Der Angeschuldigte, ein evangelischer Geistlicher in Niederstetten Kreis Mergentheim, der seit 1. Mai 1933 der NSDAP. angehört, hat sich an die Anordnung der Geheimen Staatspolizei nicht gehalten, das beanstandete "Wort des Landesbischofs" im Gottesdienst verlesen und seiner Gemeinde den Inhalt dieses Aufrufs bekannt gemacht.

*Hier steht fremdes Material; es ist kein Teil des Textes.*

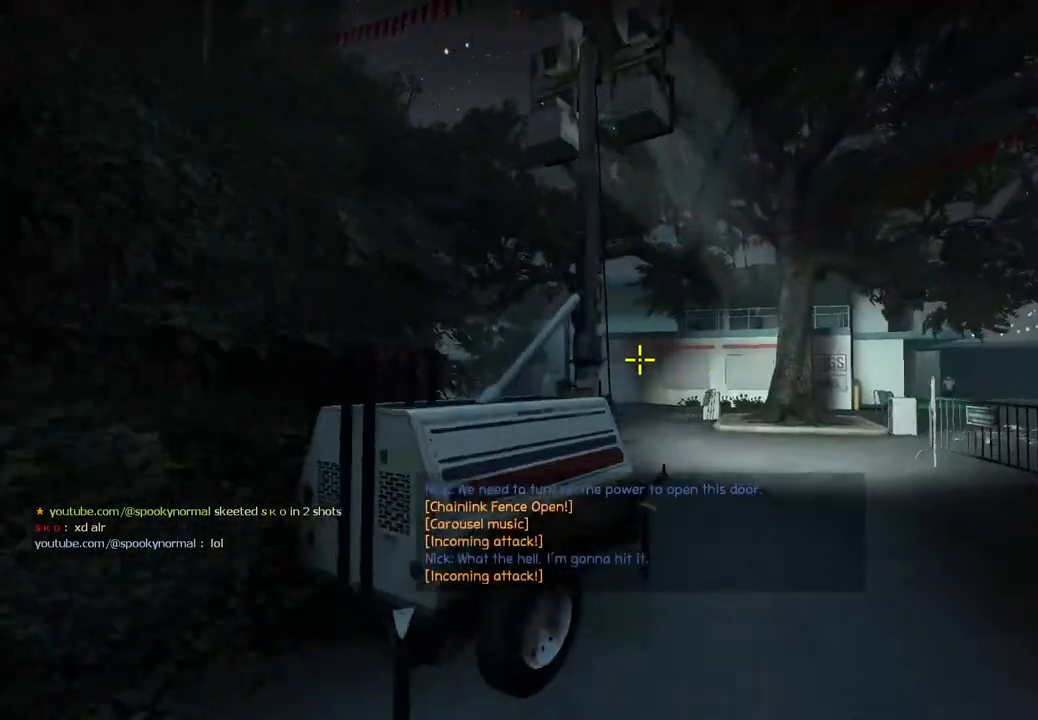
{"keys": ["space", "w"], "events": [[133, "d", "up"], [450, "space", "down"]]}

Er hat damit nicht nur gegen das staatspolizeiliche Verbot und gegen seine allgemeinen staatsbürgerlichen Pflichten, sondern auch gegen seine besonderen Pflichten als Parteigenosse und gegen die Bestrebungen der NSDAP. erheblich verstossen und sich damit auch parteigerichtlich strafbar gemacht.

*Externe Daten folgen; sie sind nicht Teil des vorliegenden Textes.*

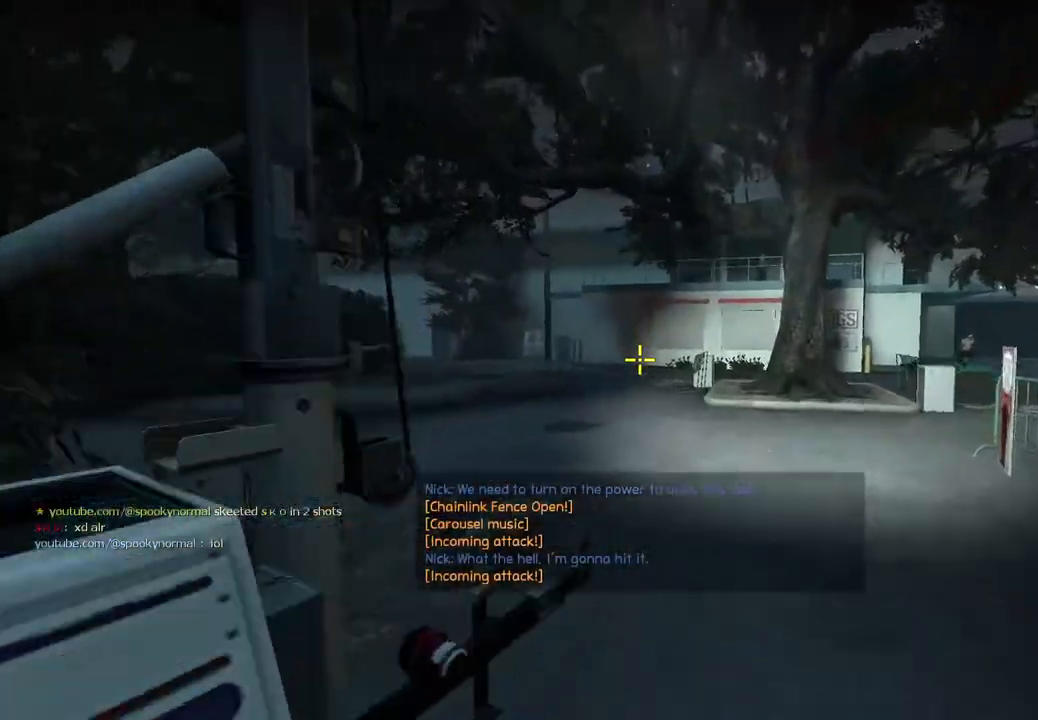
{"keys": ["a", "w"], "events": [[50, "w", "up"], [117, "a", "down"], [117, "space", "up"], [483, "w", "down"]]}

Um eine weitere Schädigung des Ansehens der Bewegung durch das Verhalten des Angeschuldigten zu verhindern, schloss der Kreisleiter des Kreises Mergentheim im Einvernehmen mit dem Vorsitzenden des Kreisgerichts Mergentheim diesen durch einstweilige Verfügung vom 22. Februar 1939 wegen Verstosses im Sinne von § 4 Abs. 2 b der Parteisatzung aus der NSDAP. aus. Gegen diese Ausschlussverfügung legte der Angeschuldigte mit Schreiben vom 23. Februar 1939 form und fristgerecht zulässigen Einspruch ein.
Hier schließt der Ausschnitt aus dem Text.